### Work instructions
Down to the last line, copy the records below without any change.

### Records for the task

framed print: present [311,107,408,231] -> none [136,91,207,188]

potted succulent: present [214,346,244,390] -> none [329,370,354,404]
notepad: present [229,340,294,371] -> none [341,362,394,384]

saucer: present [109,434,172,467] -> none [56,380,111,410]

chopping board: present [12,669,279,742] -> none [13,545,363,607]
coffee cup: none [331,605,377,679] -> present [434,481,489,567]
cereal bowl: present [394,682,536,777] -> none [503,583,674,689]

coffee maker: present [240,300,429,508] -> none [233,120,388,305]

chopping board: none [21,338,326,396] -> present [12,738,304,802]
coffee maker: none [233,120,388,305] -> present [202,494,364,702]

### Your solution
framed print: present [311,107,408,231] -> none [136,91,207,188]

potted succulent: present [214,346,244,390] -> none [329,370,354,404]
notepad: present [229,340,294,371] -> none [341,362,394,384]

saucer: present [109,434,172,467] -> none [56,380,111,410]

chopping board: present [12,669,279,742] -> none [13,545,363,607]
coffee cup: none [331,605,377,679] -> present [434,481,489,567]
cereal bowl: present [394,682,536,777] -> none [503,583,674,689]

coffee maker: present [240,300,429,508] -> none [233,120,388,305]

chopping board: none [21,338,326,396] -> present [12,738,304,802]
coffee maker: none [233,120,388,305] -> present [202,494,364,702]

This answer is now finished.